Imports:
The necessary libraries are imported: cv2: OpenCV for computer vision tasks. mediapipe as mp: MediaPipe library for hand tracking. Various other libraries for tasks like math operations, keyboard input, time management, socket communication, GUI automation, threading, and data manipulation. Configuration:
Several variables and constants are initialized, including flags, counters, and parameters for the hand tracking process. Initialization:
MediaPipe components are set up (mp_hands and mp_drawing). The camera stream is accessed using cv2.VideoCapture(). Resolution and frame rate settings are configured for the camera.

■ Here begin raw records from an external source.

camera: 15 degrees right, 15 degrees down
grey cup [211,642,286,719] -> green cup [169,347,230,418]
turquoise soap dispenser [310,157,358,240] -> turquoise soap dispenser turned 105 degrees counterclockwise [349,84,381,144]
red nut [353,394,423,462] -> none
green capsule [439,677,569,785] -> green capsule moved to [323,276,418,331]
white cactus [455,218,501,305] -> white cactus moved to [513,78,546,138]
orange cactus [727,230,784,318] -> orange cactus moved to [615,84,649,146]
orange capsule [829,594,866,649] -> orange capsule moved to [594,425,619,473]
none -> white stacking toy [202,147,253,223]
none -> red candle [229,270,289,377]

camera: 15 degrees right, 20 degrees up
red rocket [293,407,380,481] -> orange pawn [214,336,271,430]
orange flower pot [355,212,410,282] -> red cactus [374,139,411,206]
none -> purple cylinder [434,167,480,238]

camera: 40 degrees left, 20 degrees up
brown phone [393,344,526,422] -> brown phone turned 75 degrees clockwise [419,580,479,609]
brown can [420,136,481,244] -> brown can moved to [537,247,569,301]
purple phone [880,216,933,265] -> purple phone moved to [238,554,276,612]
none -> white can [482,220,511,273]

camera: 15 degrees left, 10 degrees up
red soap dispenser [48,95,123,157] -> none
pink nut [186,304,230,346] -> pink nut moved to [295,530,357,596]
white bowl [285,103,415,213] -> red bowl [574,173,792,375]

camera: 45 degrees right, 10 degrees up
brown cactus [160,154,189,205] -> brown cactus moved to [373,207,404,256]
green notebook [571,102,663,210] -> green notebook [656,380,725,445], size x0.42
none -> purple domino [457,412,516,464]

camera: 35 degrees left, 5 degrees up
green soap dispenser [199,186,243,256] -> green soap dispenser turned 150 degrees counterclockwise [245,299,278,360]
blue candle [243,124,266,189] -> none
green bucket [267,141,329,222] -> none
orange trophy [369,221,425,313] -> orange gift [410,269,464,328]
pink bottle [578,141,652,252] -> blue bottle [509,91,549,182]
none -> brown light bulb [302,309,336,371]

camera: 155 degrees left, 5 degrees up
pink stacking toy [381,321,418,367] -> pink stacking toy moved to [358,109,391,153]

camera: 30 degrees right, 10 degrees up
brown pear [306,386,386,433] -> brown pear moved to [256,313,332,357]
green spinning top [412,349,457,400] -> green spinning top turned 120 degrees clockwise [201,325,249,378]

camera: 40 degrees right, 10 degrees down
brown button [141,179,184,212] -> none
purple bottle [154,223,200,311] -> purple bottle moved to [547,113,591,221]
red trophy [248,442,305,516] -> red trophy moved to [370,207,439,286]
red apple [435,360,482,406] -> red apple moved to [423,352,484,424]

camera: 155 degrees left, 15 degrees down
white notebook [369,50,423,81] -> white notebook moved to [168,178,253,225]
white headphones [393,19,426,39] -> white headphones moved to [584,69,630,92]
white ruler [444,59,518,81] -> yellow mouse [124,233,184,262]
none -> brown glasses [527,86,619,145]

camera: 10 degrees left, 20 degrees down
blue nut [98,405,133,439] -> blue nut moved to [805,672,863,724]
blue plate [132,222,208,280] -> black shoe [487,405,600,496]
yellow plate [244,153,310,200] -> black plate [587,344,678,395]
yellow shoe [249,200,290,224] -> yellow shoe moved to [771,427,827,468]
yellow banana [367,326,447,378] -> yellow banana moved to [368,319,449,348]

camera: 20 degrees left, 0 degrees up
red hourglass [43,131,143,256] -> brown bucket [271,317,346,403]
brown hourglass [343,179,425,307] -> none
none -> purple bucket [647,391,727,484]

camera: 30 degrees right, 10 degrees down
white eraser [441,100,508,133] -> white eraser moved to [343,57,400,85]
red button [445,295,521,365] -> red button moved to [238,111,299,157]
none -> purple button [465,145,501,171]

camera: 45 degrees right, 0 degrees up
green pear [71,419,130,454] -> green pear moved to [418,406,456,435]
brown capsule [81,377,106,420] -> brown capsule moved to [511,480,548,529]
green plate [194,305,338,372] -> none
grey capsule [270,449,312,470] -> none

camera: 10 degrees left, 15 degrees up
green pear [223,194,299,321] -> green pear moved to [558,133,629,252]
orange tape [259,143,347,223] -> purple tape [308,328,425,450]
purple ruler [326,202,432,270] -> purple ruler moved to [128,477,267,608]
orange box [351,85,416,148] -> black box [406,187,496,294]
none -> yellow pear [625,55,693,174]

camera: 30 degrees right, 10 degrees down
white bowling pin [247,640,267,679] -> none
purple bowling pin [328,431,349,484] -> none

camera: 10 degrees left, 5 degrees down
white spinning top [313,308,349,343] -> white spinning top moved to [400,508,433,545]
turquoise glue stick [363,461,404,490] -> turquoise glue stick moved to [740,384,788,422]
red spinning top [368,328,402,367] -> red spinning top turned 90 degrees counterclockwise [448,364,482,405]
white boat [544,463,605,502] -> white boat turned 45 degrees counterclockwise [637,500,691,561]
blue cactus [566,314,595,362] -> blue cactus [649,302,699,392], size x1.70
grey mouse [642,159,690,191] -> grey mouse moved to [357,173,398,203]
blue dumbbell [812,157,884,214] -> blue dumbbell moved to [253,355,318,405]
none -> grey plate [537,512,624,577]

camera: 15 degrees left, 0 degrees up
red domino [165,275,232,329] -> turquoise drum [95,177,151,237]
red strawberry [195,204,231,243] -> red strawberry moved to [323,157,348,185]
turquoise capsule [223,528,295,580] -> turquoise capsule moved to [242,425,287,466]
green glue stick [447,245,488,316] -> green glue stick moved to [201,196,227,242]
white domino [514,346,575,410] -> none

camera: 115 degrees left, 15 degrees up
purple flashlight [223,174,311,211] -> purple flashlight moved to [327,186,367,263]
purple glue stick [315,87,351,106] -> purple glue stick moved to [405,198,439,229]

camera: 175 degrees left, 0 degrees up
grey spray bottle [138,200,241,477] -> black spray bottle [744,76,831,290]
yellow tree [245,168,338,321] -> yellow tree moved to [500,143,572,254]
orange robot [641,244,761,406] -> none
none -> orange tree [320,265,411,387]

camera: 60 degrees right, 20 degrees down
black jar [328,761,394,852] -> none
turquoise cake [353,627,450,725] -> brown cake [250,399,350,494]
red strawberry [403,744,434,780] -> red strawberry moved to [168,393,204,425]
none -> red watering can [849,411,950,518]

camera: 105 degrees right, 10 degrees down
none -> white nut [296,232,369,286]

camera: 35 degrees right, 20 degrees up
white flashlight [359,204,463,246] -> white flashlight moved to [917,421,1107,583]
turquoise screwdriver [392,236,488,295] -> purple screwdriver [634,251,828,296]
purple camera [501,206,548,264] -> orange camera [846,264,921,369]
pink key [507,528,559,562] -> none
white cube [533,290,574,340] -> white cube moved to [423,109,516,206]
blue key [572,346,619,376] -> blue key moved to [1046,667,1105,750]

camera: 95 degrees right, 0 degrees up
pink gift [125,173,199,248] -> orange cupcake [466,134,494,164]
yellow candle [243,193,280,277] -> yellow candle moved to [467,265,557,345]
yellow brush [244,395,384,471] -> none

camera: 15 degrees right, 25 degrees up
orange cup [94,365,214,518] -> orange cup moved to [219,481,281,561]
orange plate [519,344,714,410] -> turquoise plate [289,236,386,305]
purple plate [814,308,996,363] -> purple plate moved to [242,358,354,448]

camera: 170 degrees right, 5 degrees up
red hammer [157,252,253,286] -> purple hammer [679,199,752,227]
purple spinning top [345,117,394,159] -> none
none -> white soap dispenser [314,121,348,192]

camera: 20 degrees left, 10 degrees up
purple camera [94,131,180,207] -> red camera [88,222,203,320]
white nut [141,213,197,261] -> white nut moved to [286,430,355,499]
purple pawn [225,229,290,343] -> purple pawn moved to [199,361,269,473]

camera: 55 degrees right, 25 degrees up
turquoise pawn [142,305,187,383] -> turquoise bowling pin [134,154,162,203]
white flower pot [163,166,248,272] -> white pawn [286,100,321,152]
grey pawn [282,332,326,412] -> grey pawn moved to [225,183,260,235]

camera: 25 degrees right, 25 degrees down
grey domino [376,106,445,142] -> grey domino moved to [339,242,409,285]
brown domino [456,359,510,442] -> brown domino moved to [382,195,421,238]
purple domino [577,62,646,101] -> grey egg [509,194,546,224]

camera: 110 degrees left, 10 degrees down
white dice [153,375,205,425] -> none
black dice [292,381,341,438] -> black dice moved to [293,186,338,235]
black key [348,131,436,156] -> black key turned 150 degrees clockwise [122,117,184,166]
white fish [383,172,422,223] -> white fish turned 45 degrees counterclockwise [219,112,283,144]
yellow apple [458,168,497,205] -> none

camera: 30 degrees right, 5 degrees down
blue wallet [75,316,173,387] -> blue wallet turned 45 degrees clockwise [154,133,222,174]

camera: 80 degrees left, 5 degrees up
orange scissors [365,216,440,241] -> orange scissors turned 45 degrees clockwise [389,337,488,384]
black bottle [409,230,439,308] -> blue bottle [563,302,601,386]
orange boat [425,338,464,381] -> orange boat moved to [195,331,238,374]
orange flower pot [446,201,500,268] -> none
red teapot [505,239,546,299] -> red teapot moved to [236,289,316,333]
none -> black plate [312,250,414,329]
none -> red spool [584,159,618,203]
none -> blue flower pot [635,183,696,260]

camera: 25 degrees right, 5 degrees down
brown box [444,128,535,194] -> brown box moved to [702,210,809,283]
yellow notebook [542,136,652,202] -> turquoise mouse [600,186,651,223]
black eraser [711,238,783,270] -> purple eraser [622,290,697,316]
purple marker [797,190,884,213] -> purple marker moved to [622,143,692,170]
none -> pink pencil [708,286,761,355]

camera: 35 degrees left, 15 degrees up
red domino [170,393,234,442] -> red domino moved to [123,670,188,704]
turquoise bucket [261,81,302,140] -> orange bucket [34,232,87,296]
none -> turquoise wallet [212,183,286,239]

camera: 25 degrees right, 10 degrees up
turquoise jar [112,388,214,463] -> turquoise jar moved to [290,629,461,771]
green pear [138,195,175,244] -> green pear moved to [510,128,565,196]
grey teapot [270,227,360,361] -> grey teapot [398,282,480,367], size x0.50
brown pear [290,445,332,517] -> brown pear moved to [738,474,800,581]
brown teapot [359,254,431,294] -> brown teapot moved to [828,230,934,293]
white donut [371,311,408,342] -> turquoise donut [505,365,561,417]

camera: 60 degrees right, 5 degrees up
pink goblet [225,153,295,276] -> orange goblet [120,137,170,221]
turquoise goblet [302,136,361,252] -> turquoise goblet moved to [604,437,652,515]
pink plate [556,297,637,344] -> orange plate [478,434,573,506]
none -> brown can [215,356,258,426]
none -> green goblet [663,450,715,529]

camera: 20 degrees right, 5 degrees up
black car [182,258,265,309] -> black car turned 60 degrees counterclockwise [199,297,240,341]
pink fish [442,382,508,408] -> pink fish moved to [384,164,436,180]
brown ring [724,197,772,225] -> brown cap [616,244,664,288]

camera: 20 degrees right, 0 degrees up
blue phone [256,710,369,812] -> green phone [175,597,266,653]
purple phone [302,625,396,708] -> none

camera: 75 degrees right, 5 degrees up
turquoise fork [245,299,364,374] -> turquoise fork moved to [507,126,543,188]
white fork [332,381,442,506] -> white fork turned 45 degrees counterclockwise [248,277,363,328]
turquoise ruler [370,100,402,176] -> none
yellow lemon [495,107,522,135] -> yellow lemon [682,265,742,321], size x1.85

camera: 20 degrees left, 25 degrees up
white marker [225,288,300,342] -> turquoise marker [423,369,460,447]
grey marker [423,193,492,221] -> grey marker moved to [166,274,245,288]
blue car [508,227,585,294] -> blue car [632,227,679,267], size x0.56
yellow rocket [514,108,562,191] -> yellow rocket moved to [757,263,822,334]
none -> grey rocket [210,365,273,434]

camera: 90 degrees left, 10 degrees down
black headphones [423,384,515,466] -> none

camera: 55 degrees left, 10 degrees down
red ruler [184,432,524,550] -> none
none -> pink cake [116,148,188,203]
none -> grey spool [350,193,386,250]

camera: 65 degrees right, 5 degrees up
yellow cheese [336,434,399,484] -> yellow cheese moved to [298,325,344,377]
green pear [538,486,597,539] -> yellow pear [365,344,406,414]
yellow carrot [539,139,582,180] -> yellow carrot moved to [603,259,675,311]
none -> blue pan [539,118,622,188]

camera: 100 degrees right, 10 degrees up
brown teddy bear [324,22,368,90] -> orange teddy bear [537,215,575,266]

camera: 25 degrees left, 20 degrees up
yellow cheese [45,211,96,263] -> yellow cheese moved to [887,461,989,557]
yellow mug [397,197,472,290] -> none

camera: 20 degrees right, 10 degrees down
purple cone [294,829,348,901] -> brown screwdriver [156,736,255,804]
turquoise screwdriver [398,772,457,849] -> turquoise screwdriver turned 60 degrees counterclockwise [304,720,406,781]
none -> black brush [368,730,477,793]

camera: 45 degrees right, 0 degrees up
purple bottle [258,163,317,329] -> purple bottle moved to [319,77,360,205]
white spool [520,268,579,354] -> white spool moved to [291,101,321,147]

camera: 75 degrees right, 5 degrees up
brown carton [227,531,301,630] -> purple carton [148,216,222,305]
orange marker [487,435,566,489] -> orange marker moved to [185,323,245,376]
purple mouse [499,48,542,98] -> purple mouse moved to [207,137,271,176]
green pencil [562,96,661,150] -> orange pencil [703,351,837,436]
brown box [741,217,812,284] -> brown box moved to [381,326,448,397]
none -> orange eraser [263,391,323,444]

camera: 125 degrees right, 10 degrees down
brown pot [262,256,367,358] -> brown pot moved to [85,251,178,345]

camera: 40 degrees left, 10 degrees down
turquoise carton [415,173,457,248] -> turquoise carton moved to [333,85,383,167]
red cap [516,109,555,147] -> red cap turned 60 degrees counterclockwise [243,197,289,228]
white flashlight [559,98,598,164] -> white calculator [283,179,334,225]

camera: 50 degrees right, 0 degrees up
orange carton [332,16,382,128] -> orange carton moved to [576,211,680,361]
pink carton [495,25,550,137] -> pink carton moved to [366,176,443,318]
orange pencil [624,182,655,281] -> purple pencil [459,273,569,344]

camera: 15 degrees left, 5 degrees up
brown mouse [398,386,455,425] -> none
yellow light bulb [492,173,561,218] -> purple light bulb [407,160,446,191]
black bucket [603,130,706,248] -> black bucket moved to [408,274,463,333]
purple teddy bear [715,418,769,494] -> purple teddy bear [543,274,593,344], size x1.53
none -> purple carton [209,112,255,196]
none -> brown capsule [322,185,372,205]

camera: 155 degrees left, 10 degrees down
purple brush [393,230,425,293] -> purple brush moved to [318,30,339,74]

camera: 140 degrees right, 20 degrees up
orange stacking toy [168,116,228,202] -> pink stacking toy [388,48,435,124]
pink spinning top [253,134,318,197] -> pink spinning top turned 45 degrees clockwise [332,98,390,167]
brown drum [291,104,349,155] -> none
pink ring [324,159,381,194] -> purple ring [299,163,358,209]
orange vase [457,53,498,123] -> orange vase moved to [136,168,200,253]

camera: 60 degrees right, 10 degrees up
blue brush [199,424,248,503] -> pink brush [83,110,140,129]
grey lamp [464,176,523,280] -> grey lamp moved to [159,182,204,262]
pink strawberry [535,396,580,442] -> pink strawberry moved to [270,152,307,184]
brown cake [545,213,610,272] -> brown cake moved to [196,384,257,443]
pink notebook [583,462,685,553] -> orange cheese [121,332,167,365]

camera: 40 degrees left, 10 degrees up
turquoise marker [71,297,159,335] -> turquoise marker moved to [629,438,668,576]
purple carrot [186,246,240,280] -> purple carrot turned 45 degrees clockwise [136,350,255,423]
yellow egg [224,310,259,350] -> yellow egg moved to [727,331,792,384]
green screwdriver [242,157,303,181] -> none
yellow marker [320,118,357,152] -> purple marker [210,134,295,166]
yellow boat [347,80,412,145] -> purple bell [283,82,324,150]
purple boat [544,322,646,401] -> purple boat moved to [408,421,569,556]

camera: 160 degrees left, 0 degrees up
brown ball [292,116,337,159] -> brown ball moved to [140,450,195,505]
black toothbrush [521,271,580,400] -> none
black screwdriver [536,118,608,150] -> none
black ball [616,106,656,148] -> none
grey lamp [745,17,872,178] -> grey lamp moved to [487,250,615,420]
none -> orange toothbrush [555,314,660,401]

Mouse Simulation and Socket Functions:
There are functions mouse_sim() and socket_connect() defined. mouse_sim() moves the mouse cursor using pyautogui library based on the detected hand position. socket_connect() establishes a connection to a remote host using sockets. Main Loop:
The program enters a loop that captures frames from the camera stream. Frame Processing:
Each captured frame is converted to RGB format. The hand landmarks are processed using MediaPipe, and information about the detected hands is extracted. Hand Landmark Processing:
The script extracts various landmark points from the hand. It calculates distances, angles, and other parameters based on these landmarks. Hand Gesture Interpretation:
The code interprets the hand landmarks to recognize gestures. It computes completion rates, identifies left or right hand, and determines clockwise/counterclockwise directions. User Interface:
Information and statistics about the hand tracking process are displayed on the video feed using cv2.putText(). Thread Execution:
The code spawns separate threads (mouse_thread and thread2) for handling mouse movement and socket communication, respectively. Input Handling and User Interaction:
The script checks for user input. If 'q' is pressed, the program gracefully exits, releasing resources. Displaying the Video Feed:
The modified frame with overlays and text is displayed in a window using cv2.imshow(). Program Termination:
The program gracefully closes and releases resources when the user closes the window. This code demonstrates a moderate to advanced level of proficiency in Python, particularly in areas related to computer vision, gesture recognition, socket communication, and multithreading. The author also shows competence in using third-party libraries like OpenCV, MediaPipe, and pyautogui.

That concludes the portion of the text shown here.